_WHAT IS BEING ASKED:_
What kind of store does Bandera, the Elixir feature-flag library described in the README, use out of the box?

Bandera

Feature flags for Elixir, configured entirely at runtime.

Bandera supports the full gate model — boolean, actor, group, and percentage rollouts — and never uses Application.compile_env/3. Every setting (cache on/off, TTL, persistence adapter, Ecto table name, notifications) is read from Application.get_env/3 and can be changed at runtime, which avoids the build/CI recompilation pain of compile-time config. It also ships an async-safe, process-scoped test layer so flags can be toggled in async: true tests without cross-test bleed or sandbox deadlocks.

Installation

Add bandera to your dependencies in mix.exs:

def deps do
  [
    {:bandera, "~> 0.1.0"}
  ]
end

Then fetch it:

mix deps.get

Out of the box Bandera uses an in-memory (ETS) store, so it works with no further setup for development and single-node use. The persistence and notification backends are optional dependencies — add only the ones you use:

{:ecto_sql, "~> 3.10"},        # Ecto persistence (plus a DB driver, e.g. :postgrex)
{:redix, "~> 1.1"},            # Redis persistence and/or Redis PubSub notifications
{:phoenix_pubsub, "~> 2.1"},   # Phoenix.PubSub cross-node notifications
{:nimble_ownership, "~> 1.0", only: :test}  # required for the test layer

Configuration

All configuration is read at runtime, so you can place it in config/runtime.exs (or any config file). Everything has a default; this is only needed to change a backend.

Records contained in a dataset:
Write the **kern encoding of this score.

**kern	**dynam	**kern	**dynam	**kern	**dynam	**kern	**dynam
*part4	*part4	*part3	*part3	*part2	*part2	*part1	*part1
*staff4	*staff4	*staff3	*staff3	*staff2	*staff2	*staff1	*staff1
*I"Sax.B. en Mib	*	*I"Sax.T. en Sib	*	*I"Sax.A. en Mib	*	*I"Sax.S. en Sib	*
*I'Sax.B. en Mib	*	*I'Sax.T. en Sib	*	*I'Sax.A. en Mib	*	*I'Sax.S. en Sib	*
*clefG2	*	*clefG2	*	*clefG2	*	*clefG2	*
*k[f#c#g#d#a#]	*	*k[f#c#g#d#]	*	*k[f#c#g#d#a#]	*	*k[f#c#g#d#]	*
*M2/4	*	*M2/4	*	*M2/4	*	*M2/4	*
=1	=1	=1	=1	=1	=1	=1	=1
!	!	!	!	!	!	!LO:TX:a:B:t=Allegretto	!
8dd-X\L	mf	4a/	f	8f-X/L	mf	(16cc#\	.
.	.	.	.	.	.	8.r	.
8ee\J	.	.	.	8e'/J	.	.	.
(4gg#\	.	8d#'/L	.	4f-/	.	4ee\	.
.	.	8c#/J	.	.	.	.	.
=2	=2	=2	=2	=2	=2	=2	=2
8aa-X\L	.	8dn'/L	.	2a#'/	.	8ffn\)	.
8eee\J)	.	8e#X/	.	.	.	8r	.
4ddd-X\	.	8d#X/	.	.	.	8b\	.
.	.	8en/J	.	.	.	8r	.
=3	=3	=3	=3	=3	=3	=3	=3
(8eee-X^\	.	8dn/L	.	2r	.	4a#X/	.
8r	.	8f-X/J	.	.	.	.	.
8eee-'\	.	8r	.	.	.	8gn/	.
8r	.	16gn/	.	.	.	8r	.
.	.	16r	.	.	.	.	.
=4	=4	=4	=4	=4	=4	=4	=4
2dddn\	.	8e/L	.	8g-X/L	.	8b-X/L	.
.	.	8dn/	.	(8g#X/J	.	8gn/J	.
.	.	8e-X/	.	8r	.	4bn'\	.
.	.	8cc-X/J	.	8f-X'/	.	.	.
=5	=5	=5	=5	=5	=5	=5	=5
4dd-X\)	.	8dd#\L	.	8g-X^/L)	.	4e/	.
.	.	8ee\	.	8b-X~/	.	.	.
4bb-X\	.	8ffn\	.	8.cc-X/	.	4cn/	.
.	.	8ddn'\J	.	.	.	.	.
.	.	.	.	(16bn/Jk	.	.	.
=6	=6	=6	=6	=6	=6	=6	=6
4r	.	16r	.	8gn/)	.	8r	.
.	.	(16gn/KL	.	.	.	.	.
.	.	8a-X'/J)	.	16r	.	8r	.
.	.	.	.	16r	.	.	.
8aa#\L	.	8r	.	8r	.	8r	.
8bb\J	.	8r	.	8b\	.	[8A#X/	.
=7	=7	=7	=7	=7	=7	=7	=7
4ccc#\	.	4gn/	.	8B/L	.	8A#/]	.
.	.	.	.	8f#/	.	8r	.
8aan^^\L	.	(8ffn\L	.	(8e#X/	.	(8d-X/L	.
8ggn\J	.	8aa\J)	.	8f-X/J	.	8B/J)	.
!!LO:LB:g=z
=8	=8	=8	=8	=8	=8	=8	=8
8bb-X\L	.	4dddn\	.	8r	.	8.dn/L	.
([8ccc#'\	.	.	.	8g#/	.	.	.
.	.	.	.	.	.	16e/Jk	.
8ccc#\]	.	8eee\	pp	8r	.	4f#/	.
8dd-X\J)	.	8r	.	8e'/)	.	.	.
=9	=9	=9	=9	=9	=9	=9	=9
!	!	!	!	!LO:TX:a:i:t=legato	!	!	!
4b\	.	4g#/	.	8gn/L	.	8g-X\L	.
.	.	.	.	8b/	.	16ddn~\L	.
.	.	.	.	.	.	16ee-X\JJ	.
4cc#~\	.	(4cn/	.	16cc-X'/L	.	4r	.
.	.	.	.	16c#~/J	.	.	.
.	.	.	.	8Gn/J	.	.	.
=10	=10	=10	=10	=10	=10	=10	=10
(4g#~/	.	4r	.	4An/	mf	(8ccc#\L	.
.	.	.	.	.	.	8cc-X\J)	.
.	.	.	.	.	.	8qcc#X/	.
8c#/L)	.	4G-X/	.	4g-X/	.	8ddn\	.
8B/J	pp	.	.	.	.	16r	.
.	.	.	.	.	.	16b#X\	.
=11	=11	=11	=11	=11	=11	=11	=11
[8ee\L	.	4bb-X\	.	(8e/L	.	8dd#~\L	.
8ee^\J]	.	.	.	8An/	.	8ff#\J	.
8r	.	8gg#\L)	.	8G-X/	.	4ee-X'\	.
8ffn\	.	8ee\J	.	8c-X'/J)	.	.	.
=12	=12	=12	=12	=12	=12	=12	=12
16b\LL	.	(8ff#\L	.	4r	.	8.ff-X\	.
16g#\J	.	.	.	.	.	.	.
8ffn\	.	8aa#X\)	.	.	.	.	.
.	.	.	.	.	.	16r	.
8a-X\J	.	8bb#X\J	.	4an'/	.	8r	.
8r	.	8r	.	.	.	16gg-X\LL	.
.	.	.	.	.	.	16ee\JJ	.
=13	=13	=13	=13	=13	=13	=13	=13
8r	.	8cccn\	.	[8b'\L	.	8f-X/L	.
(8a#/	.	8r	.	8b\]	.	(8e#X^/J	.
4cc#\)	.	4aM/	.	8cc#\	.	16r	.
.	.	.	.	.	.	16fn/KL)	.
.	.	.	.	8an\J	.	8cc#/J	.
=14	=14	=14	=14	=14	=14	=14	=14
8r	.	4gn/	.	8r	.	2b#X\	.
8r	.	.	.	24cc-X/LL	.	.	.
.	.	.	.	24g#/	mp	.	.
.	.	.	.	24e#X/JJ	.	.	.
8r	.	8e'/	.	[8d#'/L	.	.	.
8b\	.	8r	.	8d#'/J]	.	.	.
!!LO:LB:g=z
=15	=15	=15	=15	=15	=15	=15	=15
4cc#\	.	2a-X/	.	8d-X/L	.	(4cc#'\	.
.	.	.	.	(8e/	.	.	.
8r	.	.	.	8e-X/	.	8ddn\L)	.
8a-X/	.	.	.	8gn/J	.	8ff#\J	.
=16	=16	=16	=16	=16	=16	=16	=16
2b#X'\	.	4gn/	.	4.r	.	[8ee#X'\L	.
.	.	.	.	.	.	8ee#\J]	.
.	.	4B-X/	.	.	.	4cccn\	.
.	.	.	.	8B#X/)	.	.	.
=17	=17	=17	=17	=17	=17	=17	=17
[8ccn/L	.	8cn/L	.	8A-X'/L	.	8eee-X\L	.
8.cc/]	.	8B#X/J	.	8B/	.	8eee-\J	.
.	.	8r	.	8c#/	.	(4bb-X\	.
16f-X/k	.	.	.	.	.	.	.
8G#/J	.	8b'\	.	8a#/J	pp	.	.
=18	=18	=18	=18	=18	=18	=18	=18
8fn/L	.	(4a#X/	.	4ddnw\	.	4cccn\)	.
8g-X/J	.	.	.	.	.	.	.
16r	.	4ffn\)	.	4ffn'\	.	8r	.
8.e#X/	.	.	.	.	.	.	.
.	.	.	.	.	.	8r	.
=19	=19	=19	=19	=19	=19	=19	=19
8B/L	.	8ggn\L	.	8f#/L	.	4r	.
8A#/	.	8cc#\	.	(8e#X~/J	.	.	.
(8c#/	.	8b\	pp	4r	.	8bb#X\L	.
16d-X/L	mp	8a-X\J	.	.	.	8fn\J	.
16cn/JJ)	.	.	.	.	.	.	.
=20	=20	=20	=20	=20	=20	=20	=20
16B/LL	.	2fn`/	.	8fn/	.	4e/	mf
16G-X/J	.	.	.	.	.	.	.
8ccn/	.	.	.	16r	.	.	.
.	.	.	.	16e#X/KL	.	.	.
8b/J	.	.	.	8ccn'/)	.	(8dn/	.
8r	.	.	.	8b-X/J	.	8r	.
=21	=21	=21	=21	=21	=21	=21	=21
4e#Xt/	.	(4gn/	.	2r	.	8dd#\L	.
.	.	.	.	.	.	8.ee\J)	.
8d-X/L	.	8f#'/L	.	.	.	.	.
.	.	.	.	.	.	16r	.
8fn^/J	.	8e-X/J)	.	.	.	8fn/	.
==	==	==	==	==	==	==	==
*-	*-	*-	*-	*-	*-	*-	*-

_ANSWER TO THE PROBLEM:_
An in-memory (ETS) store.